[Dataset entries]
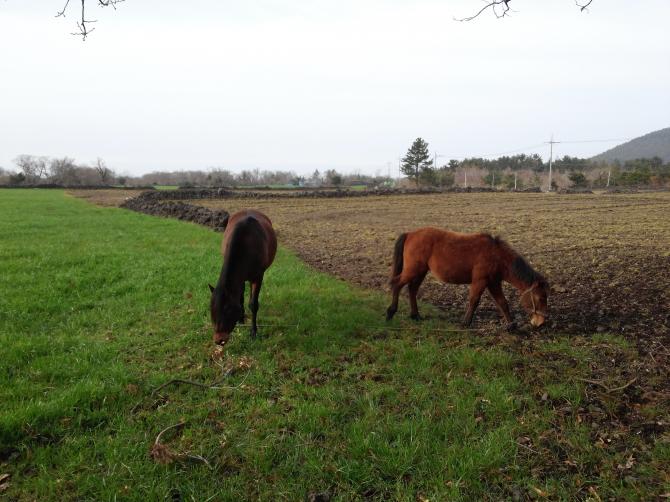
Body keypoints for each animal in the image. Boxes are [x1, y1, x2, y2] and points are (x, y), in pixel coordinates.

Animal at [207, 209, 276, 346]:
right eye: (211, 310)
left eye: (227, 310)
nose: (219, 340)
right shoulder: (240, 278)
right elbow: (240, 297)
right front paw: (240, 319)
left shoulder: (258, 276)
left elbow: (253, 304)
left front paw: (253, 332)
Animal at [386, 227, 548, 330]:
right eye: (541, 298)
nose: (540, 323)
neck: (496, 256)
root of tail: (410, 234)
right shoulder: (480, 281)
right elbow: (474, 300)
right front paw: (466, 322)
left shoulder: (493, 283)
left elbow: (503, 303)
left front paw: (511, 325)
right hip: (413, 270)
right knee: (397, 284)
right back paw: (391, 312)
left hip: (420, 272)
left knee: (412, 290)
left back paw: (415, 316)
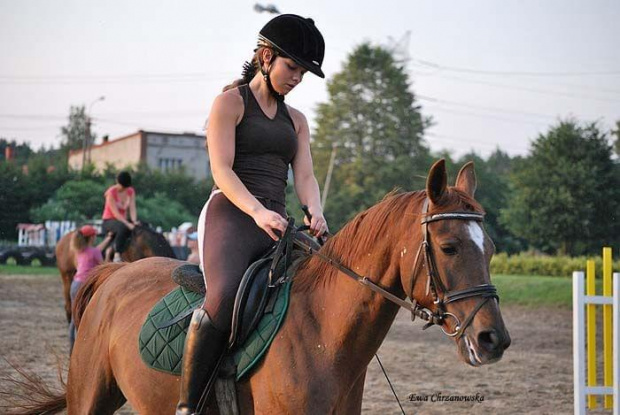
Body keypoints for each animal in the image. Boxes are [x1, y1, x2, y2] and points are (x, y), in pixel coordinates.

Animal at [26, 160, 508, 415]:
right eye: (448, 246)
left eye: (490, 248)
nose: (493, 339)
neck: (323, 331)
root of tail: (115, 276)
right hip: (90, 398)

==

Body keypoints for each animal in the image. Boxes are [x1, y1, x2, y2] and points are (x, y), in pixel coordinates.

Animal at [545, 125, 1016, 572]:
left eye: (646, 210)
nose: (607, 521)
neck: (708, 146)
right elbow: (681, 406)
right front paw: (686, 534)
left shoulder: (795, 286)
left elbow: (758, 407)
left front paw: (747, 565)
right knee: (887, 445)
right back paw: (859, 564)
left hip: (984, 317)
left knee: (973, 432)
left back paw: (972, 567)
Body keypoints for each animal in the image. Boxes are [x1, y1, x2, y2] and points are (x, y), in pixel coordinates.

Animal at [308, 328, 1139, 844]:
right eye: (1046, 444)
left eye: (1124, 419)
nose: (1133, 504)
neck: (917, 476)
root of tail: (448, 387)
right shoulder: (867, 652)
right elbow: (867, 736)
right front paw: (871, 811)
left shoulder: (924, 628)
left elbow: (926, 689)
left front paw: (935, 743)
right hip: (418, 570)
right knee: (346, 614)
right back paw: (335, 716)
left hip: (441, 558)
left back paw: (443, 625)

...

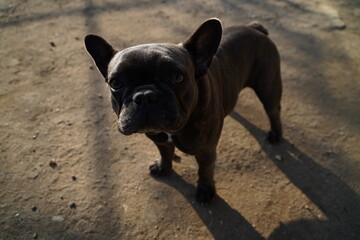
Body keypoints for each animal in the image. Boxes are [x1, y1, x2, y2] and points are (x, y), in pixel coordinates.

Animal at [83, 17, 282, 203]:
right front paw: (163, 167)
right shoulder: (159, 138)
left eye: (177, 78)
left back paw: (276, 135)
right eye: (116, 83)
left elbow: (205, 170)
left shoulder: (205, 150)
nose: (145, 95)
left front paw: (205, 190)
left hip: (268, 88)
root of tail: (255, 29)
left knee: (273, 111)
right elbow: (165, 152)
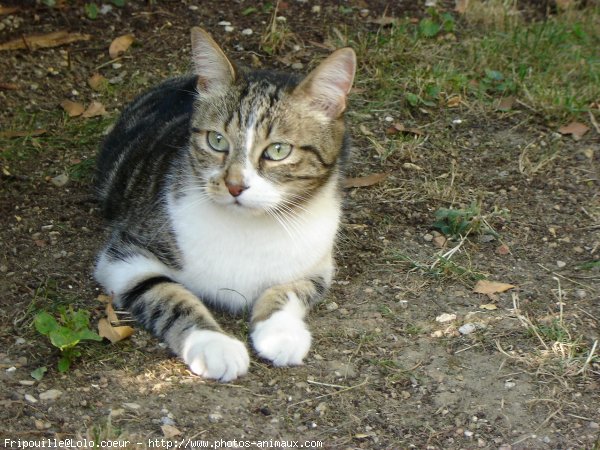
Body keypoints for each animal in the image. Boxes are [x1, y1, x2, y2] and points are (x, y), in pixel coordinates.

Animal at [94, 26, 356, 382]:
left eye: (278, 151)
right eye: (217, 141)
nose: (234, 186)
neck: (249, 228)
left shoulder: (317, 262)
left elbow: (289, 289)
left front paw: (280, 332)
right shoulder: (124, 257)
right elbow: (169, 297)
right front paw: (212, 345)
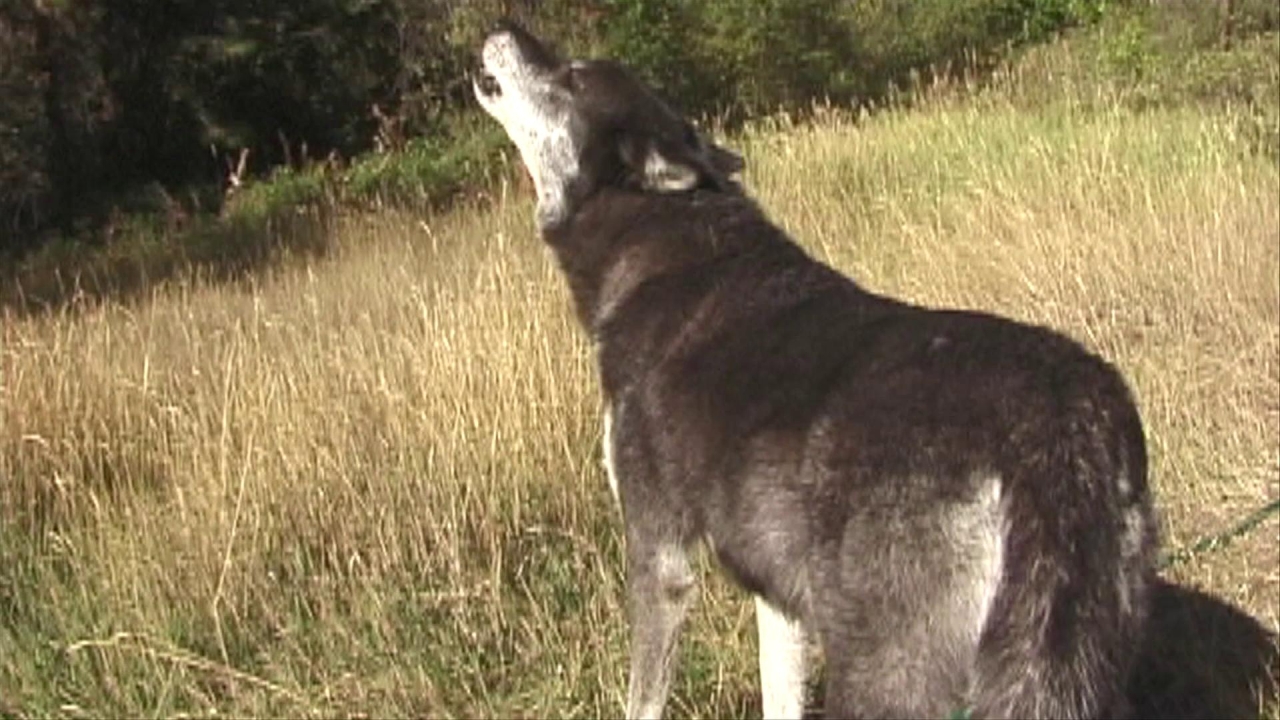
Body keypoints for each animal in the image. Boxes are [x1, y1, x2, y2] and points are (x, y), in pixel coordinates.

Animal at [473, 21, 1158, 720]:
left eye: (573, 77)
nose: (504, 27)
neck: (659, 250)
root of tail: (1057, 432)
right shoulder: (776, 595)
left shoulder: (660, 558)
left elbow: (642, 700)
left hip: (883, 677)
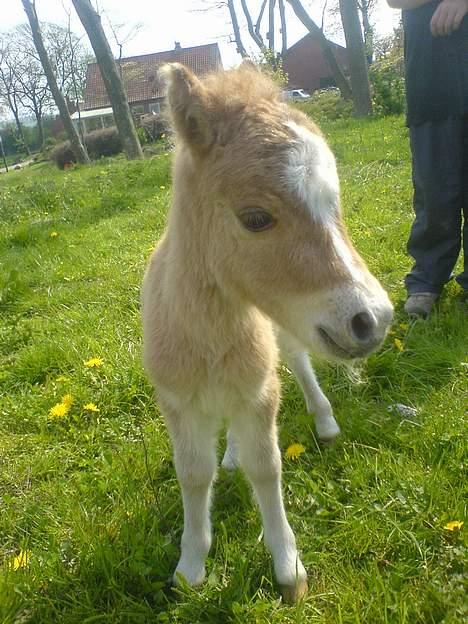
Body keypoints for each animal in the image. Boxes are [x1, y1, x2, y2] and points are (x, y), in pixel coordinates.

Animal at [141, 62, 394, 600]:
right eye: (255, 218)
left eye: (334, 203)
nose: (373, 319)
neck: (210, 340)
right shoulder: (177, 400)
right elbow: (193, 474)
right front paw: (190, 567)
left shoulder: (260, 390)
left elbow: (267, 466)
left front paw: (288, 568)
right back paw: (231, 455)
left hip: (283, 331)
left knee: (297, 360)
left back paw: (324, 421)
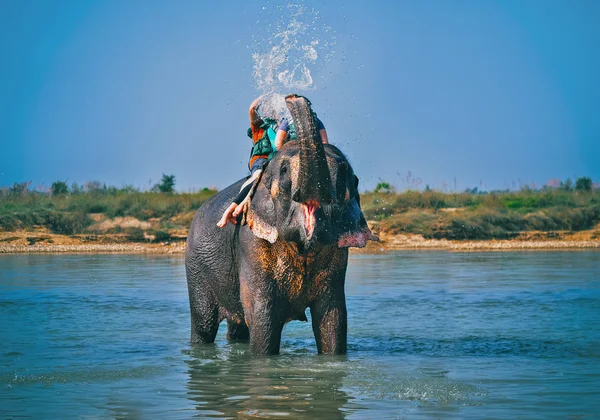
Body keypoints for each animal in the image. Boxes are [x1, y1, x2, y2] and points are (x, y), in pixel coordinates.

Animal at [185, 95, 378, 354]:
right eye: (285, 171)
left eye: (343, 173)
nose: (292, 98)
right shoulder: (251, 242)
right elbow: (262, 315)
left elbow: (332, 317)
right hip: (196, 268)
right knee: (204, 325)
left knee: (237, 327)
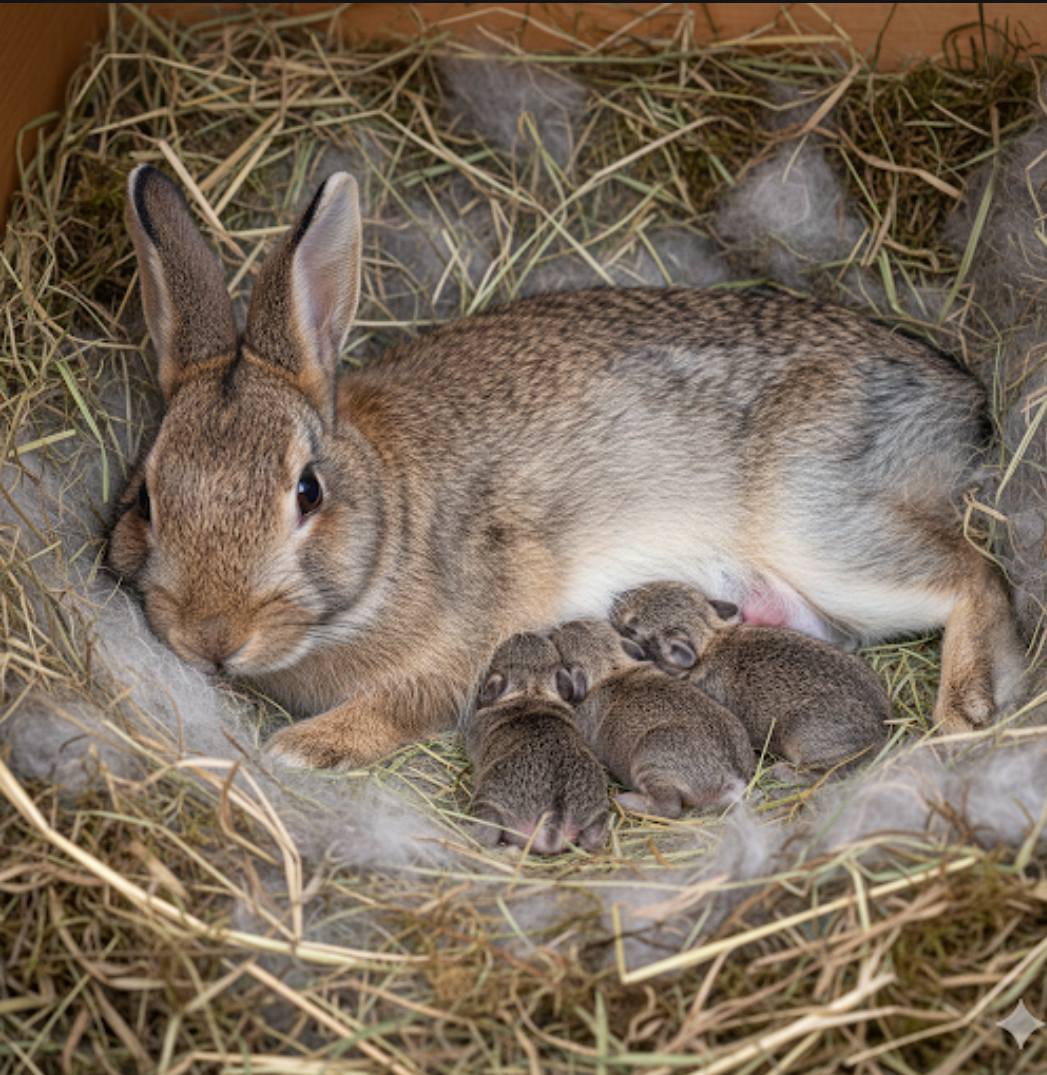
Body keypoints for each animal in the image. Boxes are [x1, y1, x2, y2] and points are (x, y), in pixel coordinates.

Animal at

DESCRIPTION OF THE TASK - Lines containing the word "root": copy every one of them from the records above.

RESPONSE TO THE EXERCISE -
root of tail: (410, 234)
root of tail: (115, 276)
root of tail: (448, 387)
root of tail: (255, 29)
root of tail: (1057, 432)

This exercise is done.